## Task statement:
Every line below that holds the word "Rate" counts once; please tally them and give only the total.

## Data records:
■ ■ ■ ■
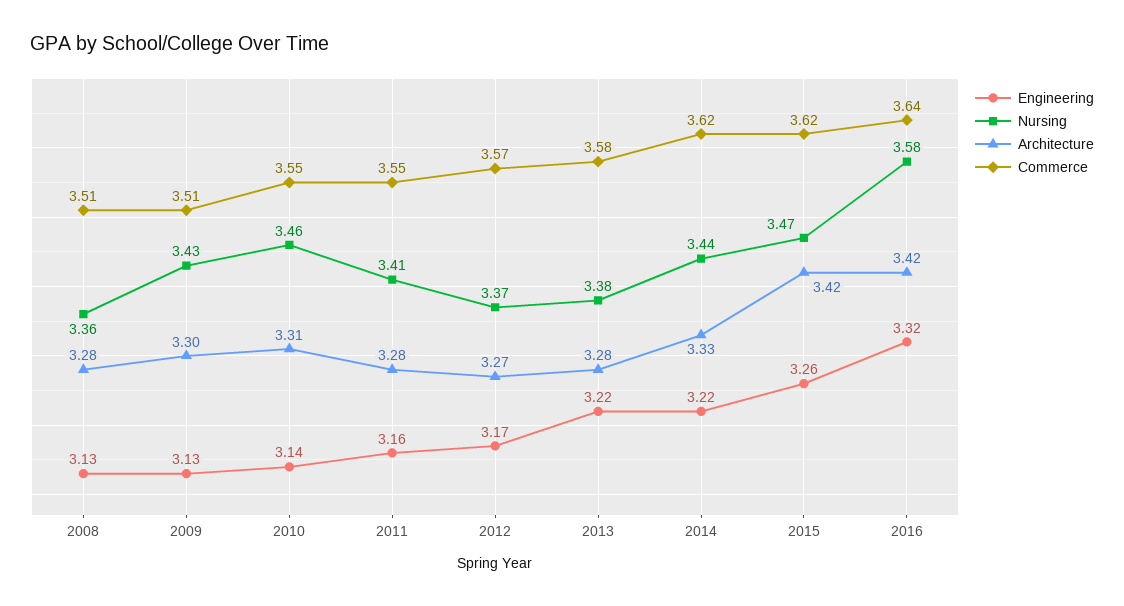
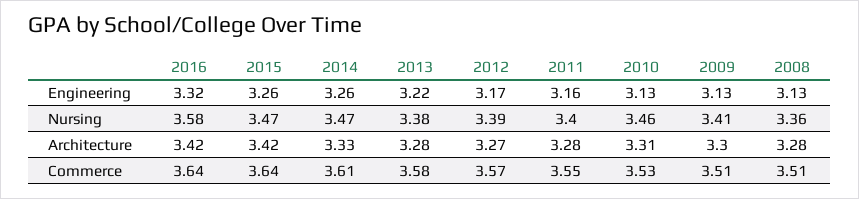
  {
    "Engineering": {
      "2008": 3.13,
      "2009": 3.13,
-     "2010": 3.14,
+     "2010": 3.13,
      "2011": 3.16,
      "2012": 3.17,
      "2013": 3.22,
-     "2014": 3.22,
+     "2014": 3.26,
      "2015": 3.26,
      "2016": 3.32
    },
    "Nursing": {
      "2008": 3.36,
-     "2009": 3.43,
+     "2009": 3.41,
      "2010": 3.46,
-     "2011": 3.41,
+     "2011": 3.4,
-     "2012": 3.37,
+     "2012": 3.39,
      "2013": 3.38,
-     "2014": 3.44,
+     "2014": 3.47,
      "2015": 3.47,
      "2016": 3.58
    },
    "Architecture": {
      "2008": 3.28,
      "2009": 3.3,
      "2010": 3.31,
      "2011": 3.28,
      "2012": 3.27,
      "2013": 3.28,
      "2014": 3.33,
      "2015": 3.42,
      "2016": 3.42
    },
    "Commerce": {
      "2008": 3.51,
      "2009": 3.51,
-     "2010": 3.55,
+     "2010": 3.53,
      "2011": 3.55,
      "2012": 3.57,
      "2013": 3.58,
-     "2014": 3.62,
+     "2014": 3.61,
-     "2015": 3.62,
+     "2015": 3.64,
      "2016": 3.64
    }
  }

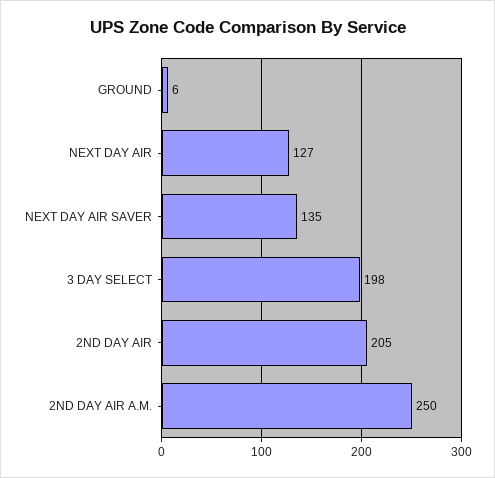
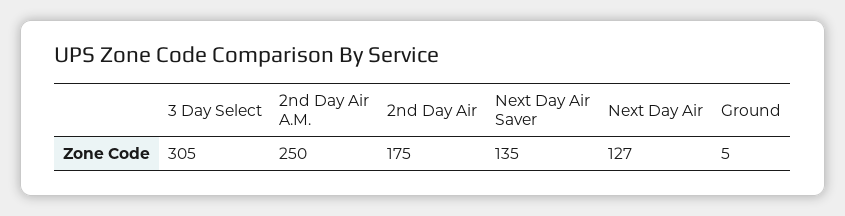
  {
-   "GROUND": 6,
+   "GROUND": 5,
    "NEXT DAY AIR": 127,
    "NEXT DAY AIR SAVER": 135,
-   "3 DAY SELECT": 198,
+   "3 DAY SELECT": 305,
-   "2ND DAY AIR": 205,
+   "2ND DAY AIR": 175,
    "2ND DAY AIR A.M.": 250
  }

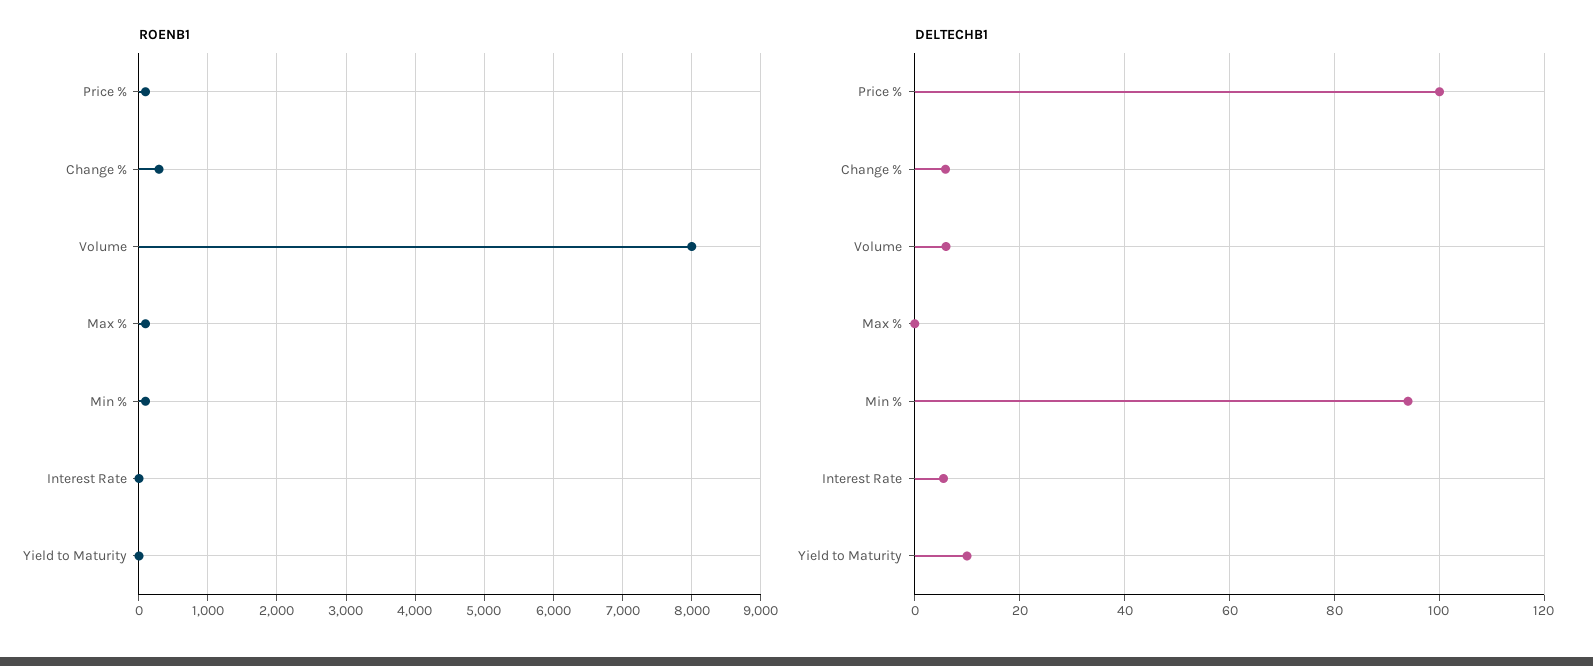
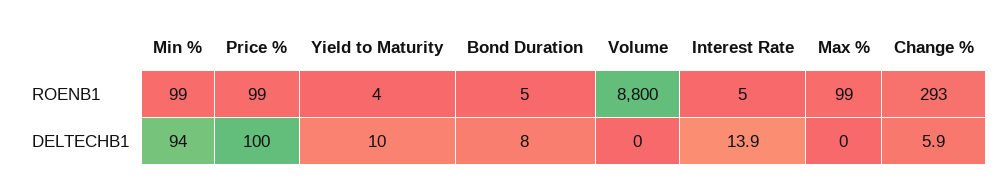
  {
    "ROENB1": {
      "Price %": 99,
      "Change %": 293,
-     "Volume": 8000,
+     "Volume": 8800,
      "Max %": 99,
      "Min %": 99,
      "Interest Rate": 5,
-     "Yield to Maturity": 4
+     "Yield to Maturity": 4,
+     "Bond Duration": 5
    },
    "DELTECHB1": {
      "Price %": 100,
      "Change %": 5.9,
-     "Volume": 6,
+     "Volume": 0,
      "Max %": 0,
      "Min %": 94,
-     "Interest Rate": 6,
+     "Interest Rate": 13.9,
-     "Yield to Maturity": 10
+     "Yield to Maturity": 10,
+     "Bond Duration": 8
    }
  }

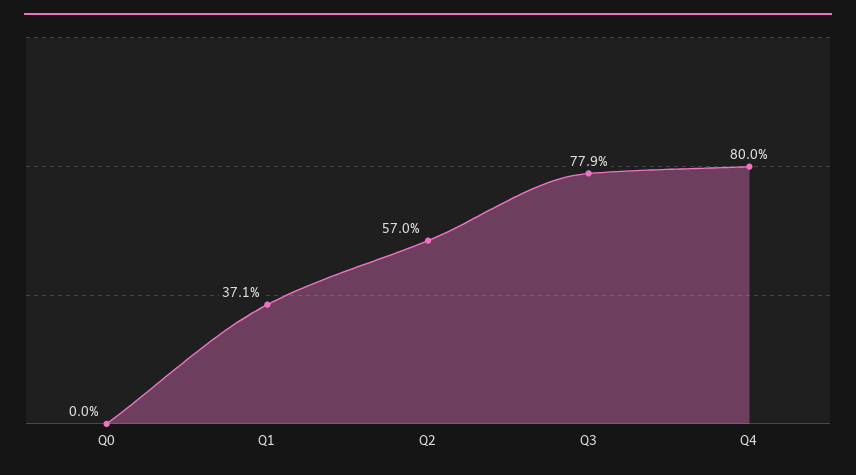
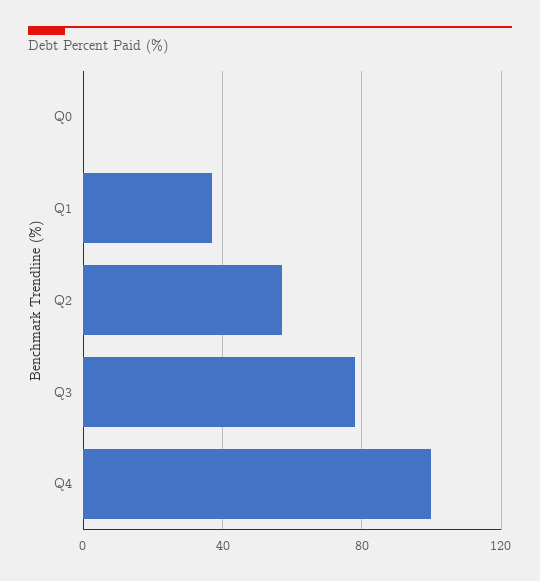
  {
    "Q0": 0,
    "Q1": 37.1,
    "Q2": 57,
    "Q3": 77.9,
-   "Q4": 80
+   "Q4": 100
  }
■ ■ ■ ■
## Task solution:
3